Hubbub has gone into hibernation.

The end (of the Learning Lab project) is near

So as you know we’ve been work­ing on a metagame for the Learn­ing Lab. This year’s Learn­ing Lab is com­ing to an end and so in order to have the metagame ready before the next one kicks off, it’s time to wrap up: writ­ing won­der­ful design docs, cre­at­ing wicked wire­frames, basi­cal­ly mak­ing a plug and play design to be passed on to a Word­Press devel­op­er.

But before we got to this point, this point of con­fi­dence and readi­ness, we had one last thing we had to do. We had to playtest. For real.

Seri­ous­ly though, we had test­ed and test­ed and test­ed, with­in Hub­bub, with Thieu, with who­ev­er we need­ed to see if it was work­ing. If what was work­ing? Game­play, inter­ac­tion, ter­mi­nol­o­gy, con­tent… you name it, we test­ed it, we made it work.

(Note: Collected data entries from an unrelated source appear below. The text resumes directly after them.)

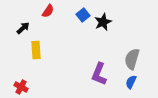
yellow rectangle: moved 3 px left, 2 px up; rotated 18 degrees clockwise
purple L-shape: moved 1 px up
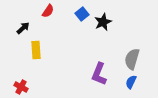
blue square: moved 1 px left, 1 px up
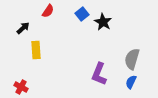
black star: rotated 18 degrees counterclockwise
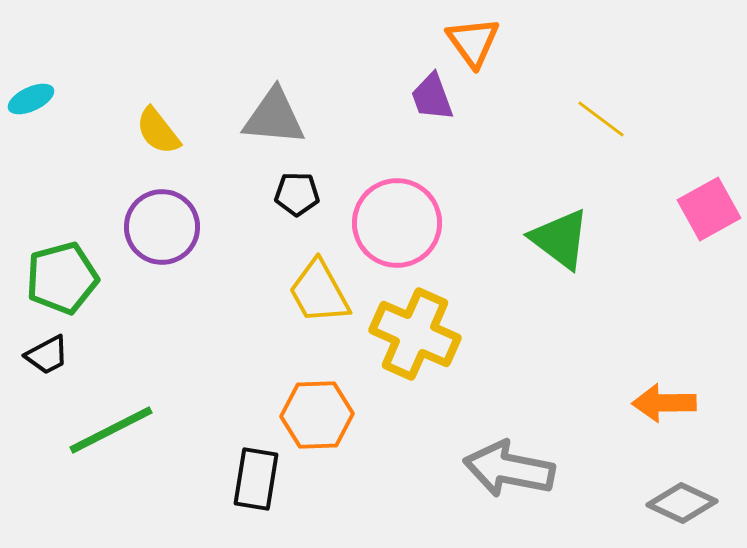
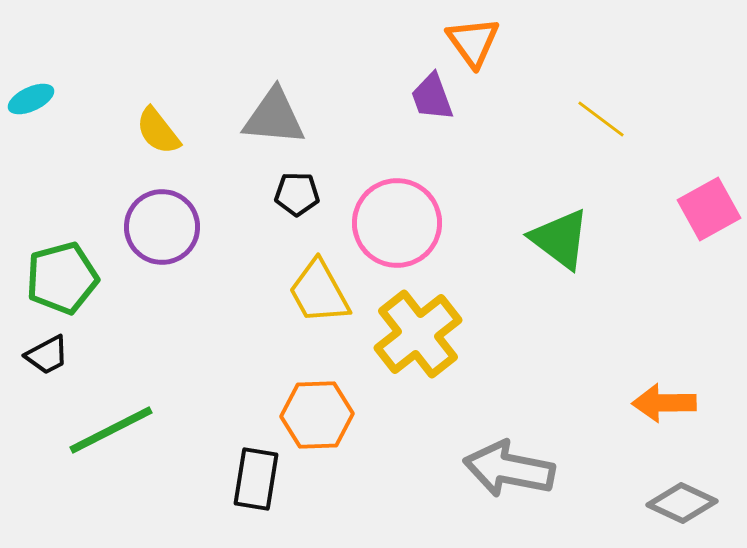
yellow cross: moved 3 px right; rotated 28 degrees clockwise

Then of course came the point of test­ing it with the stu­dents. But as time was run­ning out, and with our game being more com­pli­cat­ed than just giv­ing bananas or throw­ing feces, we knew test­ing online wasn’t gonna work out. And so we trans­lat­ed our con­cept into a paper pro­to­type one last time. Here’s what we did:

All the stu­dents were giv­en the assign­ment to cre­ate a poster regard­ing the Learn­ing Lab. These would be used as their blog­posts. At the actu­al test, we gave all the stu­dents one com­ment card, to be put on some­one else’s poster. These com­ment cards asked for, well, com­ments, but also asked the stu­dents to rate the poster they were com­ment­ing on: how did it score regard­ing the authen­tic­i­ty of the poster? Was the poster insight­ful?

After the first round, every­one was giv­en new com­ments based on the amount of com­ments that were put onto your own poster. Nobody post­ed on yours? Only one com­ment for you, sir! Twelve peo­ple post­ed on yours? That’s a whoopin’ 13 ready to be spent!

And so we did this for a total of three rounds, allow­ing the stu­dents to real­ly get into it and com­ment away. Did they? They did. In fact, near­ly all of the 126(!) com­ments were used, and near­ly all of them to their full extent.

The stu­dents liked it, and more impor­tant­ly, had no prob­lems what­so­ev­er adding mean­ing­ful and insight­ful con­tent to the whole. Which is, in the end, the goal.

So the playtest was a suc­cess, the final ver­sion of the game will have lots more func­tions to help the stu­dents look at their own progress, at their learn­ing and at that of oth­ers. I guess it’s like I said: we’re con­fi­dent. Con­fi­dent, con­tent, hap­py campers. In fact, doing inter­ac­tion design isn’t such a pain after all.